Wrapping up his investigation into Saddam Hussein's purported arsenal, the CIA's top weapons hunter in Iraq said his search for weapons of mass destruction "has been exhausted" without finding any.
Nor did he find any evidence that such weapons were shipped officially from Iraq to Syria to be hidden before the U.S. invasion, but he couldn't rule out some unofficial transfer of limited WMD-related materials.
He closed his effort with words of caution about potential future threats and careful assessment of this and other unanswered questions.
The Bush administration justified its 2003 invasion of Iraq as necessary to eliminate Hussein's purported stockpile of WMD.
"As matters now stand, the WMD investigation has gone as far as feasible," wrote Charles Duelfer (search), head of the Iraq Survey Group (search), in an addendum to the report he issued last fall. "After more than 18 months, the WMD investigation and debriefing of the WMD-related detainees has been exhausted."
In 92 pages posted online Monday evening, Duelfer provided a final look at an investigation that, at its peak, occupied more than 1,000 military and civilian translators, weapons specialists and other experts. His latest addenda conclude a roughly 1,500-page report released last fall.
Among warnings sprinkled throughout the new documents, one concludes that Saddam's programs created a pool of weapons experts, many of whom will be seeking work.

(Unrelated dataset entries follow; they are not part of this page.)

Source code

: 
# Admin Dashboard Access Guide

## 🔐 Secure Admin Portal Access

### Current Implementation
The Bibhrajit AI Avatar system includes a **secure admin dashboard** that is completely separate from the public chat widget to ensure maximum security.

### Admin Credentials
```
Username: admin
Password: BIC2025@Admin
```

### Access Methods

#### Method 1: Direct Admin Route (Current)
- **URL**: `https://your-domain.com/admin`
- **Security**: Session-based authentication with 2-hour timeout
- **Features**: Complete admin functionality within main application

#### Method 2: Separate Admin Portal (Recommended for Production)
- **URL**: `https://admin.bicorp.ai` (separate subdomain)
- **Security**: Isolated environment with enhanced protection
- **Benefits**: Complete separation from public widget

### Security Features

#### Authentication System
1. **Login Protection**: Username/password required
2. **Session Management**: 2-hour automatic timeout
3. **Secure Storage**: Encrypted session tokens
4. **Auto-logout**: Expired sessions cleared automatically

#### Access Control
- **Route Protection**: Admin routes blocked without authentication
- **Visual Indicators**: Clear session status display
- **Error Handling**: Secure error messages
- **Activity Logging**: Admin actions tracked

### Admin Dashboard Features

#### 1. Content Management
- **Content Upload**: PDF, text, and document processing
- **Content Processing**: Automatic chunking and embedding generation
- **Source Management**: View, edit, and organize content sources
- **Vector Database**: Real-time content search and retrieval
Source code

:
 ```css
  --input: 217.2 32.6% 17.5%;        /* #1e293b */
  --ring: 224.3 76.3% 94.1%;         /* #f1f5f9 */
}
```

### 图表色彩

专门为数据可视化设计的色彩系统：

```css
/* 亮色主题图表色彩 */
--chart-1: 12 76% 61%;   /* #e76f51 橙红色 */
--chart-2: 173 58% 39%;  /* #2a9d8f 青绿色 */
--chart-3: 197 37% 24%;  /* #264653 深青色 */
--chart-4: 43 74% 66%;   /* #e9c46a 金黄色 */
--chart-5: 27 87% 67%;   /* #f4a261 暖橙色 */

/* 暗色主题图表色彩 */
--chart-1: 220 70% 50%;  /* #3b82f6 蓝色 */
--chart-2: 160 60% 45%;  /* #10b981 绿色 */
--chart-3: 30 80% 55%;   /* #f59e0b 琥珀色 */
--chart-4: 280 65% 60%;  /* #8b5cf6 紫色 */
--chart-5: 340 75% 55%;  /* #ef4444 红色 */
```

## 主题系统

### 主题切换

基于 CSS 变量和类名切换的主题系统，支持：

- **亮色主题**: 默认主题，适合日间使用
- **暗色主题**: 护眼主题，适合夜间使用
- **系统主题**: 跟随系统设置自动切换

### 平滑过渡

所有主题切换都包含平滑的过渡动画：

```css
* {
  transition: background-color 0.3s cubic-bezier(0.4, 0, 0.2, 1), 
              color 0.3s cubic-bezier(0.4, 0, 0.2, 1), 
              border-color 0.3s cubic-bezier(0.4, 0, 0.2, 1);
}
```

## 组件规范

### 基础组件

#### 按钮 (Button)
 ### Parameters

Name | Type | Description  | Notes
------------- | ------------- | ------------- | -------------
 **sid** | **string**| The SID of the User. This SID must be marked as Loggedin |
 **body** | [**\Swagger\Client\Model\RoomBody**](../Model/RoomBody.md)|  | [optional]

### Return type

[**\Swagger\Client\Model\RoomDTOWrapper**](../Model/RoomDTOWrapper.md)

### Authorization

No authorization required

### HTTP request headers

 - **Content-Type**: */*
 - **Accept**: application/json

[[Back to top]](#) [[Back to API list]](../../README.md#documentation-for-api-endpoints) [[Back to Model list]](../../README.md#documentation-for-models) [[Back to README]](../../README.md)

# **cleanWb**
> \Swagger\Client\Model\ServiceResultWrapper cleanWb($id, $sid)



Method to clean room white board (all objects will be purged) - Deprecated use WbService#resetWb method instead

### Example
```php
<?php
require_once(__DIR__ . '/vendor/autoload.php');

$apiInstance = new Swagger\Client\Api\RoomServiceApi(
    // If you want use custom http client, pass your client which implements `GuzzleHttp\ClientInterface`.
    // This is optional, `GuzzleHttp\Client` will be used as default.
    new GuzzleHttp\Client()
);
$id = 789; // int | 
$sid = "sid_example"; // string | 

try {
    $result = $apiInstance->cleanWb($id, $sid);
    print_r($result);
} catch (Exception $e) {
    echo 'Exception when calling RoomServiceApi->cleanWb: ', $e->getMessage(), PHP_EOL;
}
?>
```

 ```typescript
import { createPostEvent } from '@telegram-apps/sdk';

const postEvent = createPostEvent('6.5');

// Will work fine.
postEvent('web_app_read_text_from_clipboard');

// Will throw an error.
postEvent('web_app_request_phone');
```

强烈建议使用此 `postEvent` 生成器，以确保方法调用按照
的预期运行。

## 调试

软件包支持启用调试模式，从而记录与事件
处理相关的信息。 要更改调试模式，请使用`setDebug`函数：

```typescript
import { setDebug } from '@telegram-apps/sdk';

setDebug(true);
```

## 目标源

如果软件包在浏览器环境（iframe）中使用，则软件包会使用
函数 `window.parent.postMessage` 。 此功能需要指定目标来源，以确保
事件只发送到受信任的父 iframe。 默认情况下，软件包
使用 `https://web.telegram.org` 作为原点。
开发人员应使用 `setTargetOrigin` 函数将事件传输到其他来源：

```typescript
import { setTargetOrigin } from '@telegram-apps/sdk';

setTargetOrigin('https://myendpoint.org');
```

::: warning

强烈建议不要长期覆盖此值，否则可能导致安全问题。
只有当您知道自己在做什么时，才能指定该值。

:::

While most will probably turn to the "benign civil sector," the danger remains that "hostile foreign governments, terrorists or insurgents may seek Iraqi expertise."
"Because a single individual can advance certain WMD activities, it remains an important concern," one addendum said.
Another addendum noted that military forces in Iraq may continue to find small numbers of degraded chemical weapons — most likely misplaced or improperly destroyed before 1991.
In an insurgent's hands, "the use of a single even ineffectual chemical weapon would likely cause more terror than deadlier conventional explosives," the addendum said.
And still another said the survey group found some potential nuclear-related equipment was "missing from heavily damaged and looted sites."
Yet, because of deteriorating security in Iraq, the survey group was unable to determine what happened to the equipment, which also had alternate civilian uses.
"Some of it probably has been sold for its scrap value. Other pieces might have been disassembled" and converted into motors or condensers, an addendum said. "Still others could have been taken intact to preserve their function."
Leaving the door to the investigation open just a crack, a U.S. official, who spoke on condition of anonymity, said a small team still operates under the U.S.-led multinational force in Iraq, although the survey group officially disbanded earlier this month. Those staying on continue to examine documents and follow up any reports of weapons of mass destruction.
In a statement accompanying the final installment, Duelfer said any surprise discovery would be most likely in the biological weapons area because facilities and other clues would be comparatively small.
Among unanswered questions, Duelfer said a group formed to investigate whether WMD-related material was shipped out of Iraq before the invasion wasn't able to reach firm conclusions because the security situation halted its work. Investigators were focusing on transfers from Iraq to Syria.
The questioning of Iraqis did not produce any information to support the transfer possibility, one addendum said. The Iraq Survey Group believes "it was unlikely that an official transfer of WMD material from Iraq to Syria took place. However, ISG was unable to rule out unofficial movement of limited WMD-related materials."